Exercise 7.77

Show that a subset \(𝑈 ⊆ ℝ\) is open in the subspace topology of \(ℝ ⊆ 𝕀ℝ\) iff \(𝑈 ∩ ℝ\) is open in the usual topology on \(ℝ\) defined in Example 7.26.

Alternative answer

Every point in \(ℝ_s\) (for ℝ as a subspace of 𝕀ℝ) is effectively an open ball in the sense of Ball (mathematics) (an open line, in this case). That is, we define it as \([d,u] \in 𝕀ℝ\) where \(d = u\). That means the basic open sets are:

\[\begin{split} \begin{align} 𝑜_{[𝑎,𝑏]} &≔ \{[𝑑,𝑢] ⊆ 𝕀ℝ \enspace | \enspace a < 𝑑 ≤ 𝑢 < b\} \\ 𝑜_{[𝑎,𝑏]} &≔ \{[d,d] ⊆ 𝕀ℝ \enspace | \enspace a < 𝑑 < b\} \end{align} \end{split}\]

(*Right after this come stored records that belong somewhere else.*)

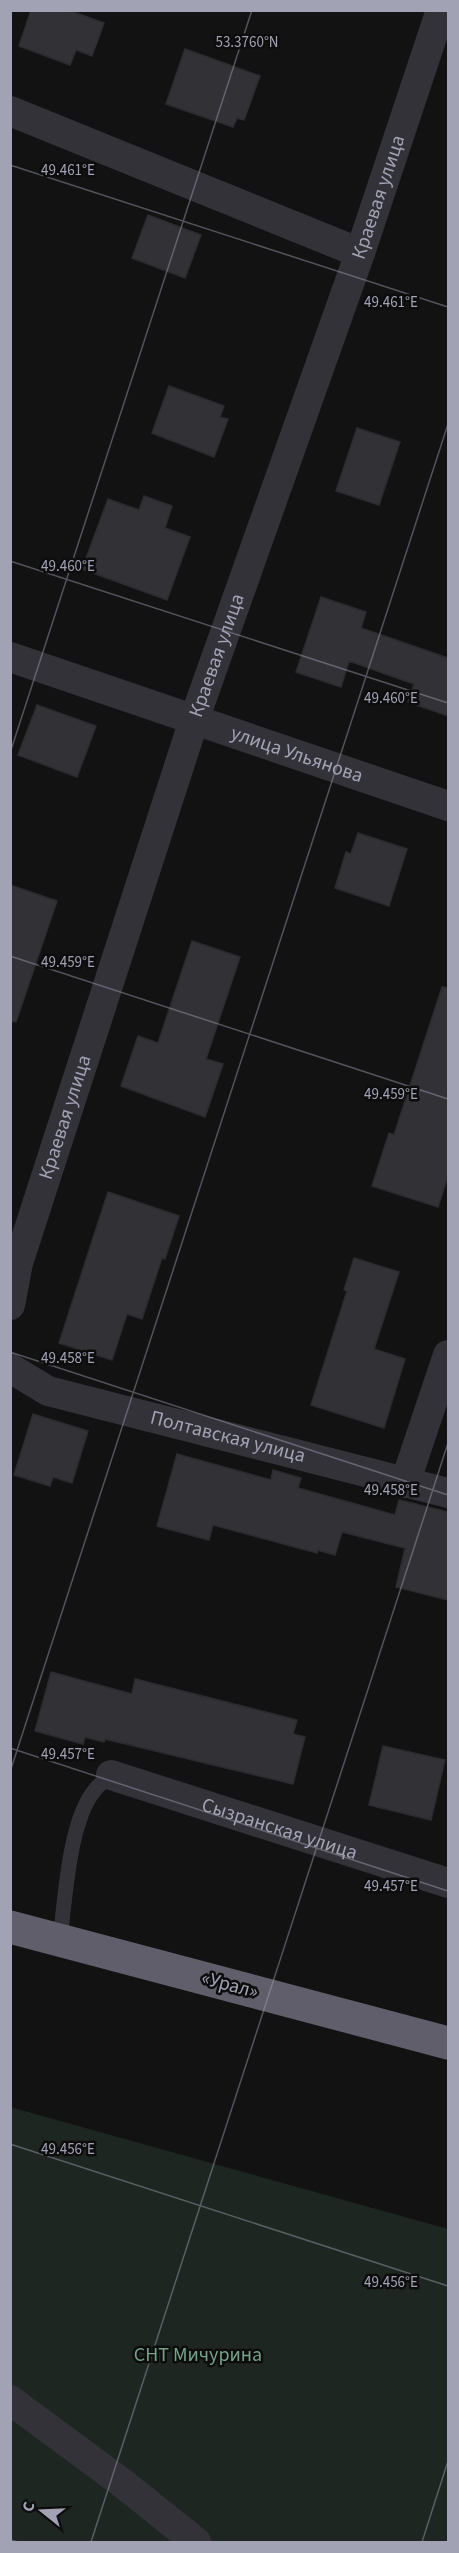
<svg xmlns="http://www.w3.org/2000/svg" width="459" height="2553" viewBox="0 0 459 2553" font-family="'Source Sans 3',sans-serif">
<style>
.green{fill:#1e2622}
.building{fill:#323135;stroke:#2d2b2f;stroke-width:1.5}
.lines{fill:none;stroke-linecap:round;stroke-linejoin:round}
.lane{stroke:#333239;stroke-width:15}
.street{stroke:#333239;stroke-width:30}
.highway{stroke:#5f5e6a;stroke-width:33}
.ticks{fill:none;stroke:#a2a2b5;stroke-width:1.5;stroke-opacity:0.45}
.labels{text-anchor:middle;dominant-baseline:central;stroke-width:5;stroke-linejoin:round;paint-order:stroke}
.street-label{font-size:20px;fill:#a2a2b5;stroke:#0d0d0e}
.park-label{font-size:20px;fill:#77a288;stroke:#0d0d0e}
.ticks-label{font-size:15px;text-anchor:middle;fill:#a2a2b5;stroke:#0d0d0e;stroke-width:5;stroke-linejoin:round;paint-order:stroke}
</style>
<rect width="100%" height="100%" fill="#121213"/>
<path class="green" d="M10,2107L448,2229V2542H11Z"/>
<path class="building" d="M31,10H68L104,23L92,56L76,50L70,65L19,46Z
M185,49L260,76L244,120L237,118L233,127L166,104Z
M148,215L201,235L185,278L132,258Z
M169,386L224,406L220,417L228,419L214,457L152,433Z
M357,428L400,442L379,505L336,491Z
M144,496L172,506L165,528L190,537L167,600L82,569L108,499L139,510Z
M321,597L366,612L361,628L448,658V716L408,702L414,684L349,661L341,687L296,672Z
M37,705L96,726L77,777L18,755Z
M358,833L407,849L389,906L335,888L346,852L351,854Z
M10,885L57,901L16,1022L10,1021Z
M192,941L240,957L206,1059L223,1064L205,1117L121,1086L138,1036L158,1043Z
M442,987L448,988V1176L438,1207L372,1186L389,1133L394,1135Z
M108,1192L179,1216L165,1259L162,1258L142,1319L127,1314L112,1360L59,1343Z
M354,1258L399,1272L374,1349L405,1359L384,1428L311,1405L347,1291L344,1290Z
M33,1414L88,1431L72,1483L53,1477L50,1486L14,1475Z
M177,1454L271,1480L273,1470L301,1478L298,1488L395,1515L399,1500L448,1512V1600L396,1587L405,1548L342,1532L335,1555L318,1550L317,1553L213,1525L209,1540L157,1526Z
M51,1672L132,1694L135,1679L297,1720L293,1734L305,1737L293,1784L105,1739L104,1742L85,1737L83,1744L35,1731Z
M383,1746L445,1760L431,1820L369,1805Z"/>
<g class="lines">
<path class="lane" d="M60,1940C65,1900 69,1822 94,1791C98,1785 105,1780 111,1775"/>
<g class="street">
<path d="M10,111L360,253"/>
<path id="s1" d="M10,657L448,806"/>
<path id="s2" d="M10,1305L18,1263L194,720L360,253L441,10"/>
<path id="s3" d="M10,1368L48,1391L448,1493"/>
<path d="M405,1483L448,1355"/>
<path id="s4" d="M111,1775L448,1883"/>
<path d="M10,2400L121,2482L196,2542"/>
</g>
<path class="highway" d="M10,1927L448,2043"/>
</g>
<path class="ticks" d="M10,165L448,307M10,561L448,703M10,753L252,10M10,956L448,1099M10,1352L448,1495M10,1748L448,1891M10,1772L448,424M10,2144L448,2286M10,2540L18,2542M91,2542L448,1443M422,2542L448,2461"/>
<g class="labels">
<g class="street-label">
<text stroke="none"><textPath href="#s2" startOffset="1168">Краевая улица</textPath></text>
<text stroke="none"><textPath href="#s2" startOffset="682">Краевая улица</textPath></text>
<text stroke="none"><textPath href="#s1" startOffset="303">улица Ульянова</textPath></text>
<text stroke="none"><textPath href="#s2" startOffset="196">Краевая улица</textPath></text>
<text stroke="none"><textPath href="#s3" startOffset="230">Полтавская улица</textPath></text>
<text stroke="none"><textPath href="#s4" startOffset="177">Сызранская улица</textPath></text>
<text transform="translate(230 1985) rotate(15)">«Урал»</text>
</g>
<g class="park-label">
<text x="198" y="2355">СНТ Мичурина</text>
</g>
</g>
<g class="ticks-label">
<text x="247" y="47">53.3760°N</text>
<text x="68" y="175">49.461°E</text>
<text x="391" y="307">49.461°E</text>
<text x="68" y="571">49.460°E</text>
<text x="391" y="703">49.460°E</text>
<text x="68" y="967">49.459°E</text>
<text x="391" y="1099">49.459°E</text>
<text x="68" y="1363">49.458°E</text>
<text x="391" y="1495">49.458°E</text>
<text x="68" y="1759">49.457°E</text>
<text x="391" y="1891">49.457°E</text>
<text x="68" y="2154">49.456°E</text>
<text x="391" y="2287">49.456°E</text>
</g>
<rect width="459" height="2553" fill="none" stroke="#a2a2b5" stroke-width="24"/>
<g transform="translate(42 2511) rotate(288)" stroke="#0d0d0e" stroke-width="4.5" paint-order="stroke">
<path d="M0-4.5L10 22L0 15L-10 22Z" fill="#a2a2b5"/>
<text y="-9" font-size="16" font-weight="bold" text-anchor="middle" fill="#a2a2b5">С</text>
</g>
</svg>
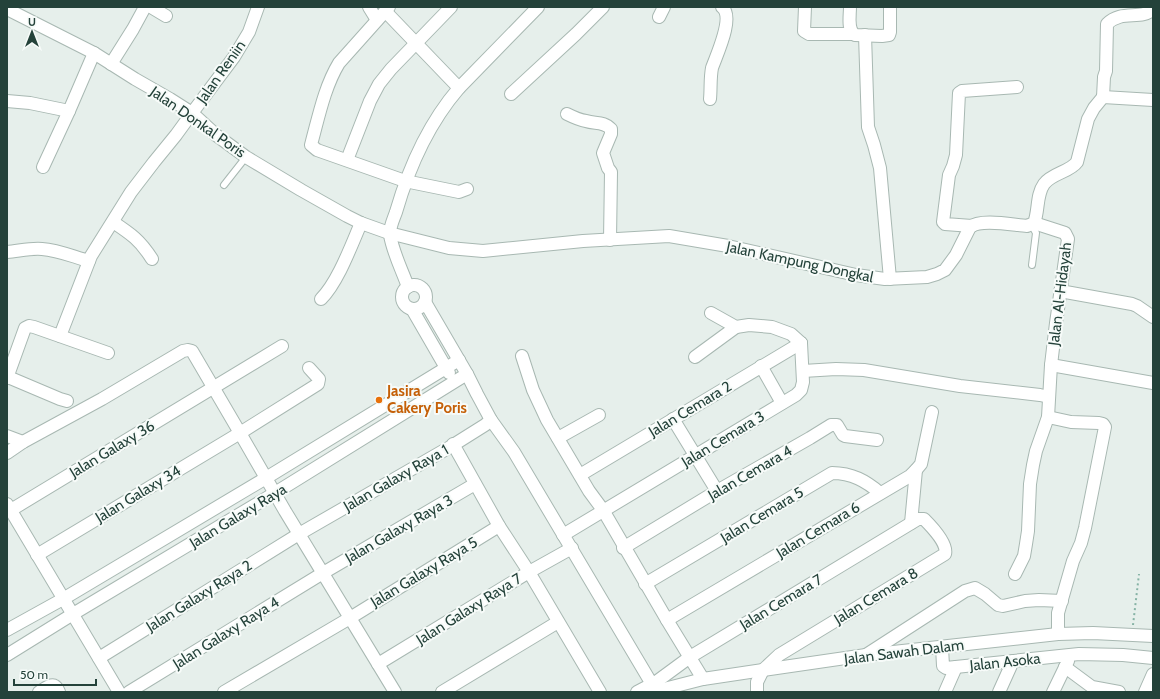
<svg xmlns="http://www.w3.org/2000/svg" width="1160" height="699" font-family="Cabin,sans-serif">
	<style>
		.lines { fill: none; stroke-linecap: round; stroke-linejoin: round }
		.service-casing { stroke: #a8b8b2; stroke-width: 8 }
		.minor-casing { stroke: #a8b8b2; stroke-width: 14 }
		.tertiary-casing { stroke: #a8b8b2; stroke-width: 14 }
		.path { stroke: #86b3a5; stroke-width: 2; stroke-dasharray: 2 3; stroke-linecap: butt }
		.service { stroke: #fff; stroke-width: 6 }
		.minor { stroke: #fff; stroke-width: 12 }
		.tertiary { stroke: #fff; stroke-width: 12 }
		.food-dot { fill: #e8710a; stroke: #f7fbf9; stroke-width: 1.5 }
		.labels { text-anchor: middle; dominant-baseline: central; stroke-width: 4; stroke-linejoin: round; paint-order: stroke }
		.street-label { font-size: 15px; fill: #24423a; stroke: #f7fbf9 }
		.food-label { font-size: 15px; font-weight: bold; fill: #c56008; stroke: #f7fbf9; text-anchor: start }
	</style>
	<rect width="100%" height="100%" fill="#e6efeb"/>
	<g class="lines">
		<!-- service casing -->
		<g class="service-casing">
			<g id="service">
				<path d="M224 185 246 157"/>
				<path d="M1031 224 1036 233 1032 265"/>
			</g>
		</g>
		<!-- minor casing -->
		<g class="minor-casing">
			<g id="minor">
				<path d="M151 7 166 16"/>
				<path d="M369 7 377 20"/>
				<path d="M389 7 339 63C325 86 319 115 312 141L311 145 317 150 405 181 459 192 467 189"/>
				<path d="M805 7 804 31 809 34H853"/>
				<path d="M850 7C850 16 847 30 855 35L882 36 889 35 890 32V7"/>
				<path d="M7 9 94 53 135 79 170 99 192 113 216 135 246 157 301 190 347 216 361 223 389 233 449 248 483 251 583 241 669 236 728 246 856 275 885 279 927 277 937 274 945 270 956 255 970 227C981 218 1013 225 1027 226L1034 223C1039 211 1036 195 1044 184 1052 173 1070 172 1077 162L1088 119 1094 108 1103 97"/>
				<path d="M385 11 459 88"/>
				<path d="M659 17 664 7"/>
				<path d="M865 35 868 127 874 145 880 168 890 279"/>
				<path d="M111 64 133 29 145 7"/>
				<path d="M511 94 576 34 603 7"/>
				<path d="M1103 97 1104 77 1106 71 1107 24C1122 9 1141 21 1153 9"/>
				<path d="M1103 97 1153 100"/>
				<path d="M710 99C711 89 710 78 712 68 716 56 735 17 722 7"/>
				<path d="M7 101 30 103 69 111"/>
				<path d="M567 114C573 117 579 120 586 121 595 124 604 121 611 129V134L603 153 608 168 611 172 610 240"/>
				<path d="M347 160 370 101 379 84 391 69 451 7"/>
				<path d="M43 167 69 111 94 53"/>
				<path d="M113 222C131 234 140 240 152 259"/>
				<path d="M972 226 945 224 943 222 949 175 953 166 956 155 959 93 962 91 1017 87"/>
				<path d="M7 252C19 251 30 248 42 249 58 250 74 257 89 261"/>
				<path d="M1060 291 1132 304 1137 306 1153 317"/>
				<path d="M321 299C338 282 351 246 361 223"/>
				<path d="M711 313 736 327 749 325 772 327 791 334 801 343"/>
				<path d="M60 336 91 256 131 192 154 162 176 135 192 113 234 57 249 32 258 7"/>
				<path d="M522 356 533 390 547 420 589 491 603 510 667 620 703 679"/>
				<path d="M695 357 736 327"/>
				<path d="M1051 365 1153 383"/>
				<path d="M761 366 782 403"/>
				<path d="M803 371 836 369 864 370 960 386 1040 395 1049 397"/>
				<path d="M8 377 60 399 67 401"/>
				<path d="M7 378 25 328 29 326 34 327 108 353"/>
				<path d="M1048 417 1071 422 1099 423 1103 424 1105 427 1085 528 1081 543 1073 561 1058 613V634"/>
				<path d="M673 419 717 491"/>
				<path d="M7 436 23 442"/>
				<path d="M558 438 599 415"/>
				<path d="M453 444 499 526 529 572 600 692"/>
				<path d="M7 453 23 442 102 399 183 351 188 350 192 351 240 433 285 511 395 692"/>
				<path d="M580 475 801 343"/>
				<path d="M7 504 119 692"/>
				<path d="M11 510 282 346"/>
				<path d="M911 523 916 470"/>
				<path d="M563 535 796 395 801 390 803 382 801 343"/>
				<path d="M623 548 717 491 810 438 831 425H837L843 435 845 436 877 440"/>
				<path d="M37 555 240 433 318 384 319 379 309 368"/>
				<path d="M1015 574 1024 556 1026 544 1028 531 1030 484 1033 465 1036 451 1048 417 1051 365 1056 323 1068 239 1065 233 1034 223"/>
				<path d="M645 584 832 473C852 473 866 481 880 493"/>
				<path d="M667 620 910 476 916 470 921 464 932 412"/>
				<path d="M942 647 943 666 946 668 1079 654 1123 655 1153 658"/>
				<path d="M866 655 965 591 975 588 985 594 998 605 1003 606 1025 601 1039 600 1062 601"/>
				<path d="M99 658 299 534 450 447 485 425 491 420"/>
				<path d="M378 664 529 572 572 548"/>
				<path d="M1065 667 1092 687 1119 692"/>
				<path d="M39 692C43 690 51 683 55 686 57 687 58 690 59 692"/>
				<path d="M129 692 323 573 475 484"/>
				<path d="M224 692 350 618 499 526"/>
				<path d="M442 692 558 622"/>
				<path d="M637 692 656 682 690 657 918 519H924C932 527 948 544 945 554L779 655 763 670 757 682V692"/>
				<path d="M945 692 956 667"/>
				<path d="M999 692 1013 661"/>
				<path d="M1053 692 1068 661"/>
				<path d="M1145 692 1153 674"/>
			</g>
		</g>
		<!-- tertiary casing -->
		<g class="tertiary-casing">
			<g id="tertiary">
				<circle cx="414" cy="297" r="12"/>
				<path d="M408 287C402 270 393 253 390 235 389 228 394 218 396 212 409 167 428 124 459 88L538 7"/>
				<path d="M425 302 467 374 477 394 491 420 514 452 656 691 703 679 763 670 866 655 1058 634 1093 633 1153 636"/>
				<path d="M412 309 449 373"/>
				<path d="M7 630 63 599 266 478 459 360"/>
				<path d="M7 655 73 614 275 493 467 374"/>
			</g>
		</g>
		<!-- path -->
		<path class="path" d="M1133 625 1139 574"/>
		<!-- service -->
		<use href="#service" class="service"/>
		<!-- minor -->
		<use href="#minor" class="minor"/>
		<!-- tertiary -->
		<use href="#tertiary" class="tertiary"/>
	</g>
	<!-- markers -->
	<circle class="food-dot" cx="379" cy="400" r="4"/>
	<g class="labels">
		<!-- street labels -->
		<g class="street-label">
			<text transform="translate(221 72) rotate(-55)">Jalan Reniin</text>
			<text transform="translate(198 122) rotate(35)">Jalan Donkal Poris</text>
			<text transform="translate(800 262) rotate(12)">Jalan Kampung Dongkal</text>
			<text transform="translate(1060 294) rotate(-83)">Jalan Al-Hidayah</text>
			<text transform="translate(690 409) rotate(-31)">Jalan Cemara 2</text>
			<text transform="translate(723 439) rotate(-31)">Jalan Cemara 3</text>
			<text transform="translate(112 449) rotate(-31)">Jalan Galaxy 36</text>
			<text transform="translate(750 473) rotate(-30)">Jalan Cemara 4</text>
			<text transform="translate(396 478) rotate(-30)">Jalan Galaxy Raya 1</text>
			<text transform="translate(138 494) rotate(-31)">Jalan Galaxy 34</text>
			<text transform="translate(762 515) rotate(-31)">Jalan Cemara 5</text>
			<text transform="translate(238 516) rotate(-31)">Jalan Galaxy Raya</text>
			<text transform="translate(399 529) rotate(-30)">Jalan Galaxy Raya 3</text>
			<text transform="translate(818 530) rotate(-31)">Jalan Cemara 6</text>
			<text transform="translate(424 572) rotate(-31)">Jalan Galaxy Raya 5</text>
			<text transform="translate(199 596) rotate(-32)">Jalan Galaxy Raya 2</text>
			<text transform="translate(876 596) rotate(-31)">Jalan Cemara 8</text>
			<text transform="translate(781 602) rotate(-31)">Jalan Cemara 7</text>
			<text transform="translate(469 609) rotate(-32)">Jalan Galaxy Raya 7</text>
			<text transform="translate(226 633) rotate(-32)">Jalan Galaxy Raya 4</text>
			<text transform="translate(904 652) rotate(-7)">Jalan Sawah Dalam</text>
			<text transform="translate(1005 662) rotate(-6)">Jalan Asoka</text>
		</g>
		<!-- food labels -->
		<g class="food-label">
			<text x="387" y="391">Jasira<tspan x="387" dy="17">Cakery Poris</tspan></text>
		</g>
	</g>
	<!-- border -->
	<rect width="1160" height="699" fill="none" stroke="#24423a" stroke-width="16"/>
	<!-- north arrow -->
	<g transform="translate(32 32)" stroke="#f7fbf9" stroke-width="3" paint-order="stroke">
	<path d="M0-3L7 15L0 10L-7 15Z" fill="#24423a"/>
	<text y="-6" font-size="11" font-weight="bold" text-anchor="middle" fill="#24423a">U</text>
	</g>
	<!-- scale -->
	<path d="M14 679v6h82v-6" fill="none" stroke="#24423a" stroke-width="2"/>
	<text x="20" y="679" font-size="12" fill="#24423a" stroke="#f7fbf9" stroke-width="3" paint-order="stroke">50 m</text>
</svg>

Then \(𝑜_{[𝑎,𝑏]}\) is equivalent to the open line \((a,b)\); we can take \(d\) to be any point between \(a\) and \(b\). Since these two topological spaces share an essentially equivalent basis, they should be otherwise equivalent.

Author’s solution

A subset \(𝑈 ⊆ ℝ\) is open in the subspace topology of \(ℝ ⊆ 𝕀ℝ\) iff there is an open set \(𝑈' ⊆ 𝕀ℝ\) with \(𝑈 = 𝑈' ∩ ℝ\). We want to show that this is the case iff \(𝑈\) is open in the usual topology.

Suppose that \(𝑈\) is open in the subspace topology. Then \(𝑈 = 𝑈' ∩ ℝ\), where \(𝑈' ⊆ 𝕀ℝ\) is the union of some basic opens, \(𝑈' = \bigcup_{𝑖∈𝐼} 𝑜_{[𝑎_𝑖,𝑏_𝑖]}\), where \(𝑜_{[𝑎_𝑖,𝑏_𝑖]} = \{[𝑑,𝑢] ∈ 𝕀ℝ \enspace | \enspace 𝑎_𝑖 < 𝑑 < 𝑢 < 𝑏_𝑖\}\). Since \(ℝ = \{[𝑥, 𝑥] ∈ 𝕀ℝ\}\), the intersection \(𝑈' ∩ ℝ\) will then be:

\[ 𝑈 = \bigcup_{i \in I} \{𝑥 ∈ ℝ \enspace | \enspace 𝑎_𝑖 < 𝑥 < 𝑏_𝑖\} \]

and this is just the union of open balls \(𝐵(𝑚_𝑖, 𝑟_𝑖)\) where \(𝑚_𝑖 := \frac{𝑎_𝑖+𝑏_1}{2}\) is the midpoint and \(r_i = \frac{b_𝑖-a_i}{2}\) is the radius of the interval \((𝑎_𝑖, 𝑏_𝑖)\). The open balls \(𝐵(𝑚_𝑖, 𝑟_𝑖)\) are open in the usual topology on ℝ and the union of opens is open, so 𝑈 is open in the usual topology.

Suppose that \(𝑈\) is open in the usual topology. Then \(𝑈 = \bigcup_{j \in J} 𝐵(𝑚_𝑗, 𝜖_𝑗)\) for some set \(𝐽\). Let \(𝑎_𝑗 := 𝑚_𝑗 − 𝜖_𝑗\) and \(𝑏_𝑗 := 𝑚_𝑗 + 𝜖_𝑗\). Then:

\[ 𝑈 = \bigcup_{𝑗∈𝐽} \{𝑥 ∈ ℝ \enspace | \enspace 𝑎_𝑗 < 𝑥 < 𝑏_𝑗 \} = \bigcup_{𝑗∈𝐽} (𝑜_{[𝑎_𝑗, 𝑏_𝑗]} ∩ ℝ) = \left(­\bigcup_{𝑗∈𝐽} 𝑜_{[𝑎_𝑗, 𝑏_𝑗]}\right) ∩ ℝ \]

which is open in the subspace topology.